Exercise requirements →
[a] Repeat the sorting algorithm thread word for word between "[Tutor] sorting algorithm" and "and the list )", inclusive.
[b] Reproduce every line of the records below verbatim, leaving out the pictures.

Document passage →

......

[Tutor] sorting algorithm

Fri Mar 12 13:20:55 CET 2010

Dave Angel wrote:
> C.T. Matsumoto wrote:
>> Dave Angel wrote:
>>> (You forgot to do a Reply-All, so your message went to just me, 
>>> rather than to me and the list )
>>>
>>>
>>> C.T. Matsumoto wrote:
>>>> Dave Angel wrote:
>>>>> C.T. Matsumoto wrote:
>>>>>> Hello,
>>>>>>
>>>>>> This is follow up on a question I had about algorithms. In the 
>>>>>> thread it was suggested I make my own sorting algorithm.
>>>>>>
>>>>>> Here are my results.
>>>>>>
>>>>>> #!/usr/bin/python
>>>>>>
>>>>>> def sort_(list_):
>>>>>>    for item1 in list_:
>>>>>>        pos1 = list_.index(item1)
>>>>>>        pos2 = pos1 + 1
>>>>>>        try:
>>>>>>            item2 = list_[pos2]
>>>>>>        except IndexError:
>>>>>>            pass
>>>>>>
>>>>>>        if item1 >= item2:
>>>>>>            try:
>>>>>>                list_.pop(pos2)
>>>>>>                list_.insert(pos1, item2)
>>>>>>                return True
>>>>>>            except IndexError:
>>>>>>                pass
>>>>>>
>>>>>> def mysorter(list_):
>>>>>>    while sort_(list_) is True:
>>>>>>        sort_(list_)

......

Data below →
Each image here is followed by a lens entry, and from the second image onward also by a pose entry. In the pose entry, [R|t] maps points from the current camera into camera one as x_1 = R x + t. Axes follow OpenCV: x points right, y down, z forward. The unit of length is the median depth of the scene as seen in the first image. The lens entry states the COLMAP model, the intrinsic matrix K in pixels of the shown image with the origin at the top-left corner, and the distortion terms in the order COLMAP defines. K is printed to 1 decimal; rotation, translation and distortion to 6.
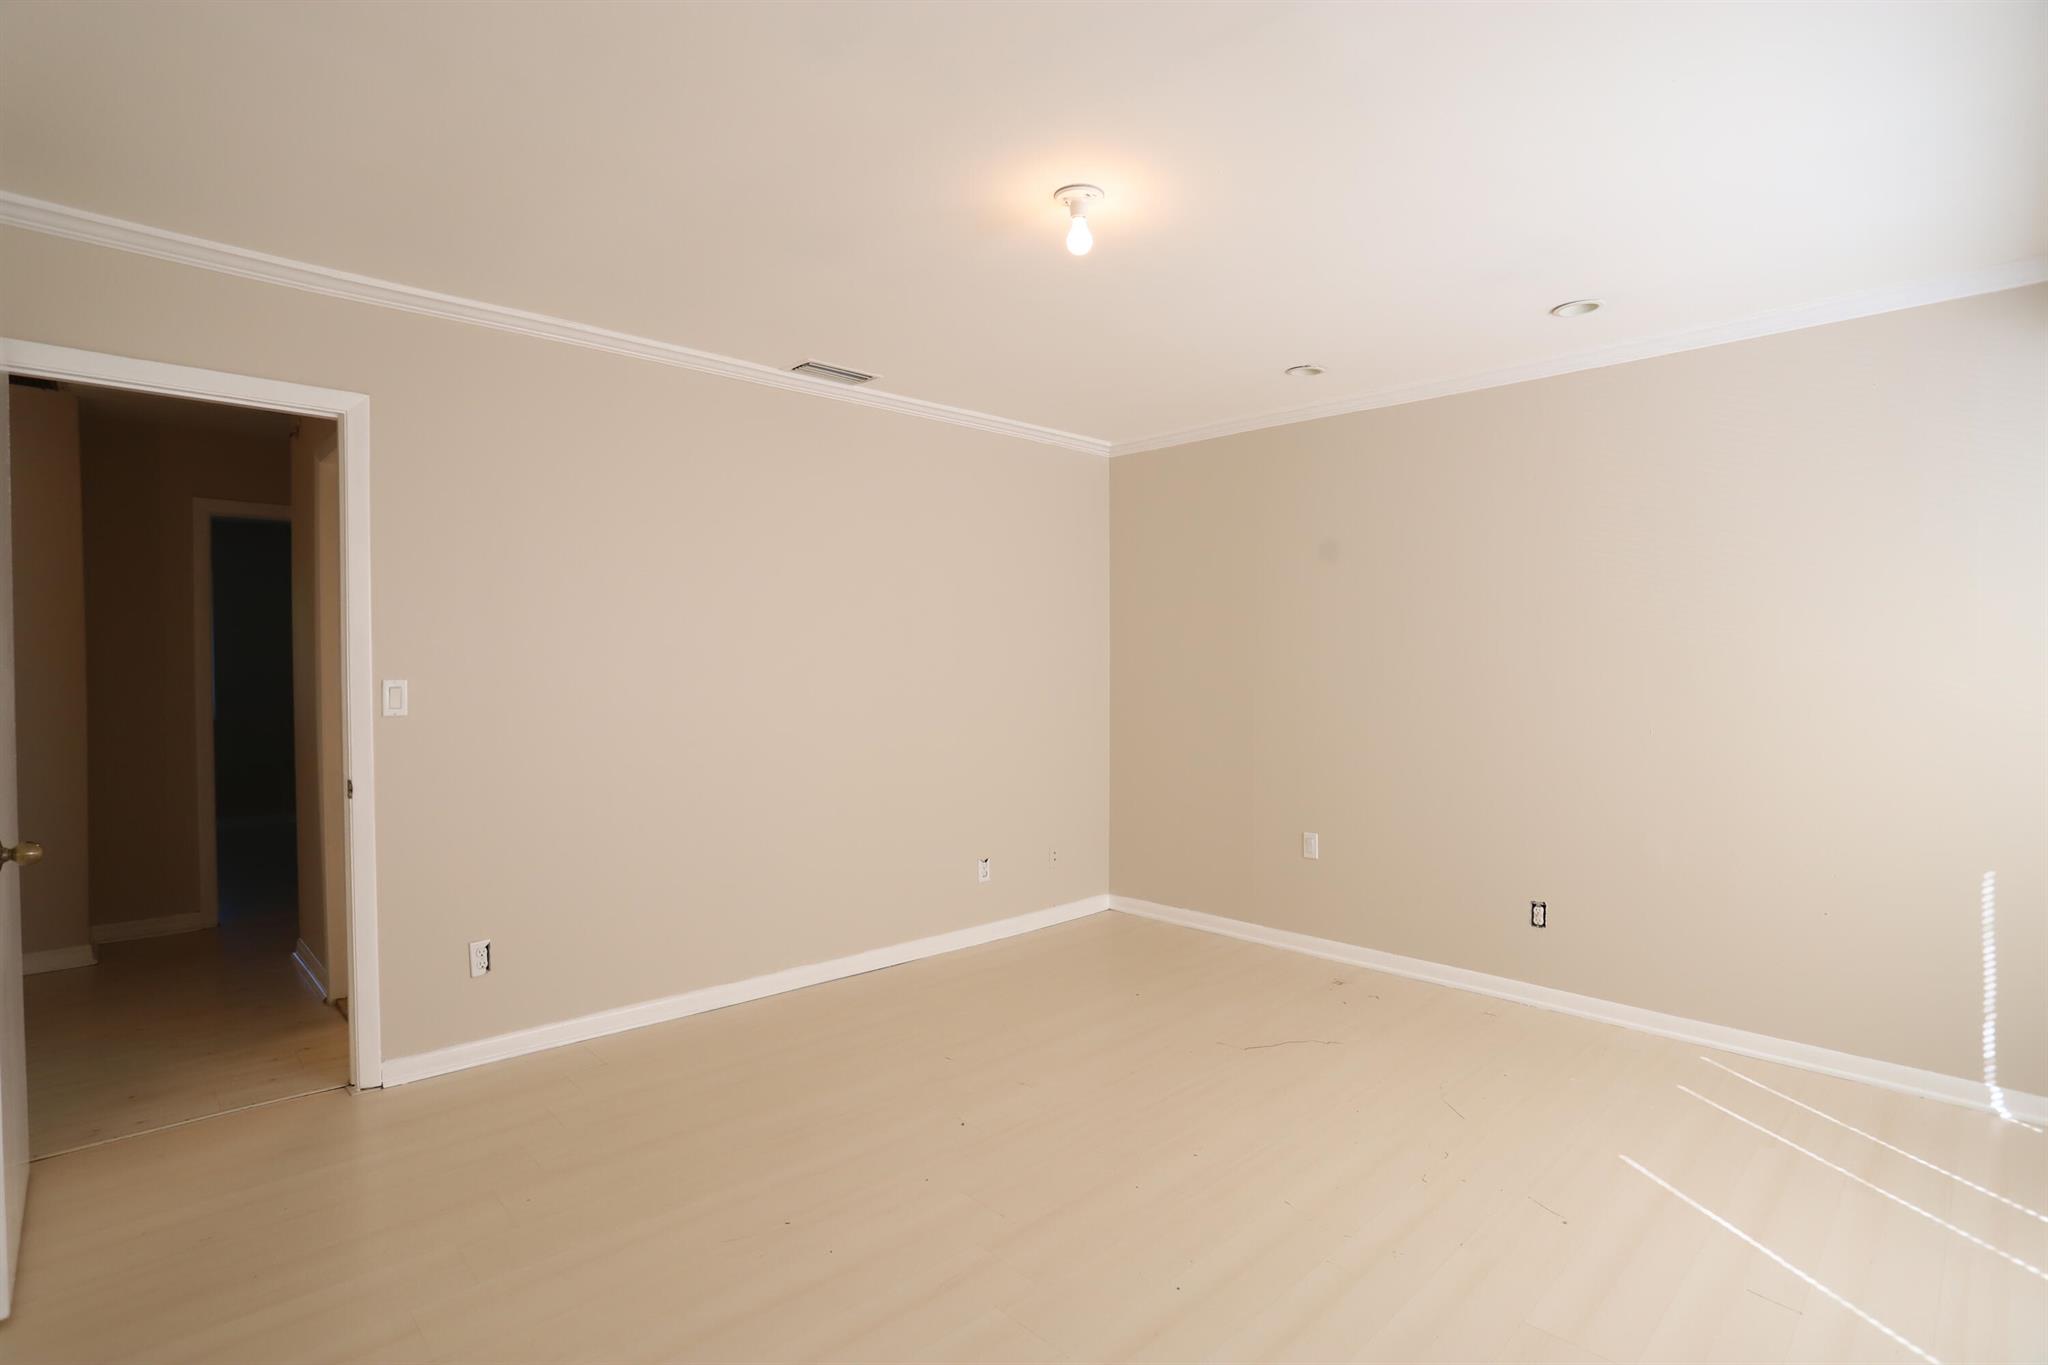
lens RADIAL K [[995.6, 0, 1024.1], [0, 995.6, 680.8], [0, 0, 1]] dist [-0.043811, -0.000017]
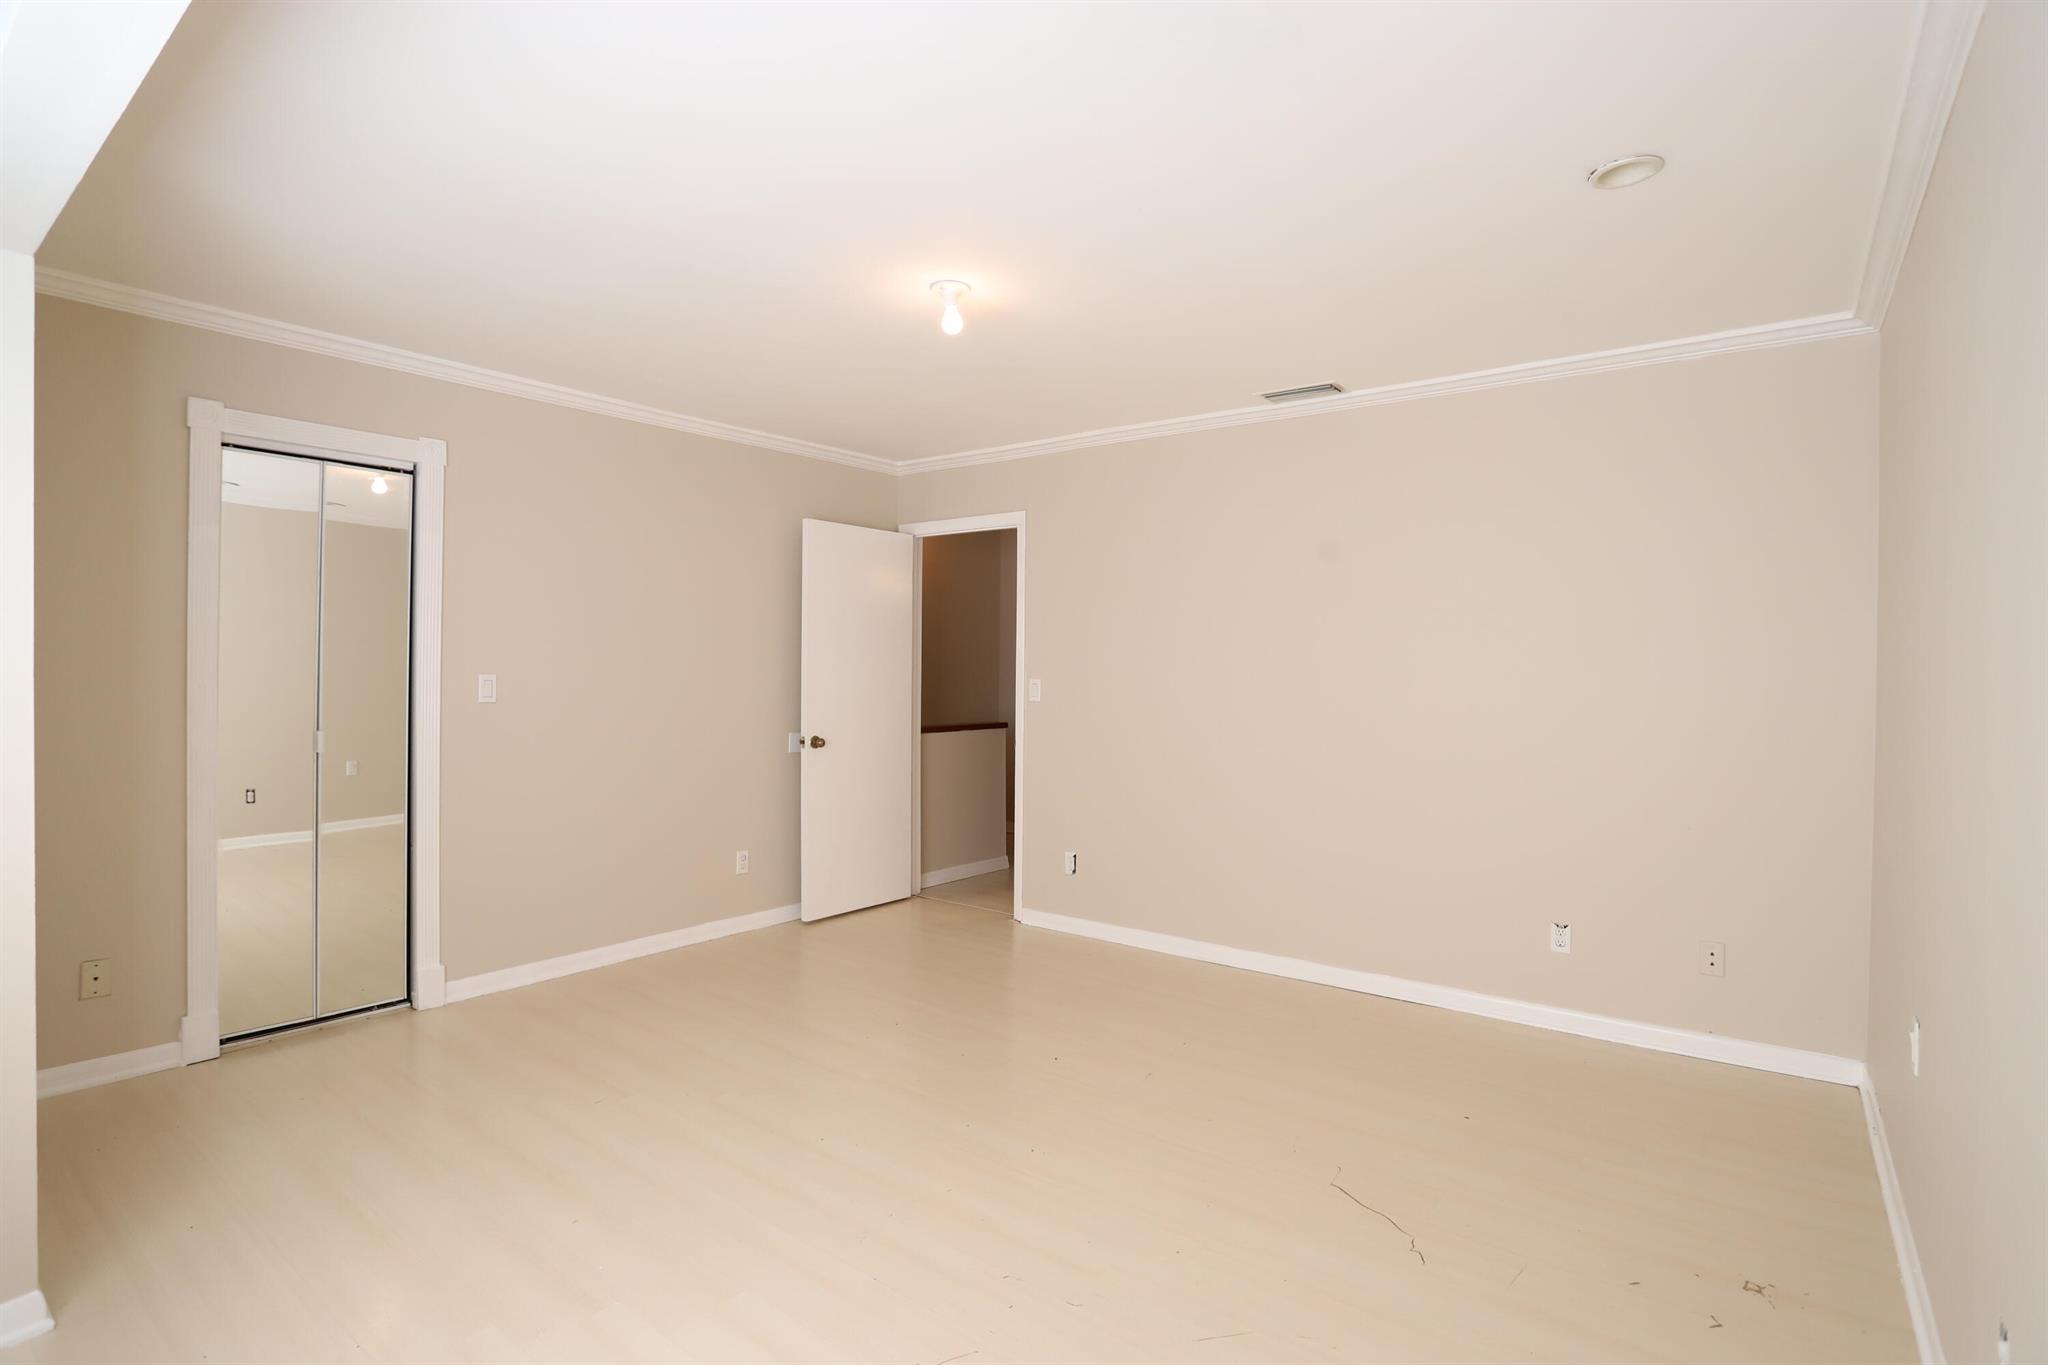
lens RADIAL K [[995.6, 0, 1024.6], [0, 995.6, 677.5], [0, 0, 1]] dist [-0.043811, -0.000017]
pose [[0.169487, 0.003526, -0.985526, 0.918201], [-0.030792, 0.999524, -0.001720, -0.000313], [0.985051, 0.030638, 0.169515, 0.634313]]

......

Responses by task →
[a]
[Tutor] sorting algorithm

Fri Mar 12 13:20:55 CET 2010

Dave Angel wrote:
> C.T. Matsumoto wrote:
>> Dave Angel wrote:
>>> (You forgot to do a Reply-All, so your message went to just me, 
>>> rather than to me and the list )

[b]
Each image here is followed by a lens entry, and from the second image onward also by a pose entry. In the pose entry, [R|t] maps points from the current camera into camera one as x_1 = R x + t. Axes follow OpenCV: x points right, y down, z forward. The unit of length is the median depth of the scene as seen in the first image. The lens entry states the COLMAP model, the intrinsic matrix K in pixels of the shown image with the origin at the top-left corner, and the distortion terms in the order COLMAP defines. K is printed to 1 decimal; rotation, translation and distortion to 6.
lens RADIAL K [[995.6, 0, 1024.1], [0, 995.6, 680.8], [0, 0, 1]] dist [-0.043811, -0.000017]
lens RADIAL K [[995.6, 0, 1024.6], [0, 995.6, 677.5], [0, 0, 1]] dist [-0.043811, -0.000017]
pose [[0.169487, 0.003526, -0.985526, 0.918201], [-0.030792, 0.999524, -0.001720, -0.000313], [0.985051, 0.030638, 0.169515, 0.634313]]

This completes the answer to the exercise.